Quel modèle de cigarette électronique choisir pour débuter ?
La plupart des guides commencent par une liste de modèles et finissent par parler de tirage. C’est l’ordre inverse qui fonctionne. Le type d’inhalation détermine le confort, le confort détermine si l’on continue, et le modèle n’est qu’une conséquence. Pour un adulte fumeur qui s’équipe afin d’accompagner son arrêt du tabac, la question se règle donc en deux temps.

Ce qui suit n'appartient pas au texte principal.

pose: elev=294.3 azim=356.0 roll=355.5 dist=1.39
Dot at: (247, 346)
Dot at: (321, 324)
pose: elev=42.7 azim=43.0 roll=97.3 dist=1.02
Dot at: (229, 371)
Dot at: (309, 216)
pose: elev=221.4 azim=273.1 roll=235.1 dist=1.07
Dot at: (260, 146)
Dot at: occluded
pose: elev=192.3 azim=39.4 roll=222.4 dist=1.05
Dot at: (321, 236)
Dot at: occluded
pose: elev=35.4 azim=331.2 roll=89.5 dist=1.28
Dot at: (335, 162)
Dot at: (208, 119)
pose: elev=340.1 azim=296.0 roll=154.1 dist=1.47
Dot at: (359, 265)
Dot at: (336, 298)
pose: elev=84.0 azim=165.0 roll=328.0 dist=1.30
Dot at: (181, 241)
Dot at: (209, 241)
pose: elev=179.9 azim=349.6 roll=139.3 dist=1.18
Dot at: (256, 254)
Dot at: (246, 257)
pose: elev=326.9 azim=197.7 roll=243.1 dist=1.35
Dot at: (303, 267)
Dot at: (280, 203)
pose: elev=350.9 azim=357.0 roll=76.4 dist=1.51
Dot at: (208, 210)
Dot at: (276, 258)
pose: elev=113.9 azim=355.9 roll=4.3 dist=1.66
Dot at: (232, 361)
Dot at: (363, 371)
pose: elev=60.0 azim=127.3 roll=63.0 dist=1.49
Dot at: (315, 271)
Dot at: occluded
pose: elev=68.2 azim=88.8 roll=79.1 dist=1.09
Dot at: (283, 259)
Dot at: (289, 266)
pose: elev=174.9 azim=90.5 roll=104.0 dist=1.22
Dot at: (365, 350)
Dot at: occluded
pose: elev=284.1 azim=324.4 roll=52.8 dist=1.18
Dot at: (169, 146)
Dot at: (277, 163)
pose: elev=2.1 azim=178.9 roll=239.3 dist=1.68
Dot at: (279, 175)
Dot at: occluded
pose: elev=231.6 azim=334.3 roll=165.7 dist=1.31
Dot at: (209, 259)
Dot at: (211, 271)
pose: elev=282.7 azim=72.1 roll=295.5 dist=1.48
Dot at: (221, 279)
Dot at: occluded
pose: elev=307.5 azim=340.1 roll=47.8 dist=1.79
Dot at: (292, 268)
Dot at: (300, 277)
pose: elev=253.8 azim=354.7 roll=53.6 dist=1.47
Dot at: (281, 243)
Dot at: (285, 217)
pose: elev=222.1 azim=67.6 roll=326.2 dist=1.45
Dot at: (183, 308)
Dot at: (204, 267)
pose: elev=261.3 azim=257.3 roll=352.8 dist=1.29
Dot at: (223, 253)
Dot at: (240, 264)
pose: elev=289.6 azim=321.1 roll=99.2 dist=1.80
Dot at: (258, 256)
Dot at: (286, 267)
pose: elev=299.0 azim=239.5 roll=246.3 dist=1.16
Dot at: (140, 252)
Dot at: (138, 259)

Pour débuter, le tirage serré n’est pas une option
L’inhalation indirecte, ou MTL, consiste à aspirer la vapeur en bouche avant de l’inhaler. C’est exactement le geste de la cigarette, et c’est la raison pour laquelle elle s’impose au démarrage.
L’inhalation directe, elle, aspire la vapeur d’un trait vers les poumons, avec un flux d’air beaucoup plus ouvert et des puissances supérieures. Le geste est différent, le volume de vapeur également, et la sensation surprend qui vient du tabac. Notre page sur le tirage serré en inhalation indirecte décrit précisément ce que cette différence change au quotidien. Choisir un modèle taillé pour le direct quand on cherche le geste de la cigarette, c’est se tromper avant même d’avoir vapoté.
Les modèles qui servent réellement le MTL
Une fois le tirage fixé, la sélection se réduit considérablement. Trois caractéristiques suffisent à identifier un modèle cohérent.
Il lui faut une activation à l’inhalation, sans bouton, pour reproduire le geste sans y penser. Il lui faut une puissance modérée et fixe, plutôt qu’une plage de réglage large qui n’apporte rien au démarrage. Il lui faut enfin un flux d’air contraint, ce que les formats à capsule intègrent par conception. Les trois dispositifs de la gamme Blu, la Blu 2.0, la Blu Bar Kit et la Blu Box Kit, fonctionnent sur ce principe d’activation à l’inhalation en profil MTL, sans réglage à effectuer.
La Blu 2.0 : format plat, activation à l’inhalation, mode économie d’énergie. Source : blu.com
Ce qui distingue ensuite ces formats entre eux
À profil d’inhalation identique, le choix se fait sur des critères matériels, et ceux-ci se comparent facilement.
La Blu 2.0 mise sur la finesse : 8,8 cm pour 19,2 g, 400 mAh pour environ huit heures d’usage modéré, une charge complète en 35 minutes en USB-C, un mode économie d’énergie et une fonction PowerTap qui affiche le niveau de charge en tapotant deux fois près de la LED. La Blu Bar Kit propose 550 mAh et une prise en main plus large. La Blu Box Kit, 560 mAh dans un format carré tenant dans la paume, avec un verrouillage de sécurité à cinq appuis. Ces trois modèles de cigarette électronique Blu se distinguent donc par l’ergonomie et l’autonomie, pas par la sensation d’inhalation.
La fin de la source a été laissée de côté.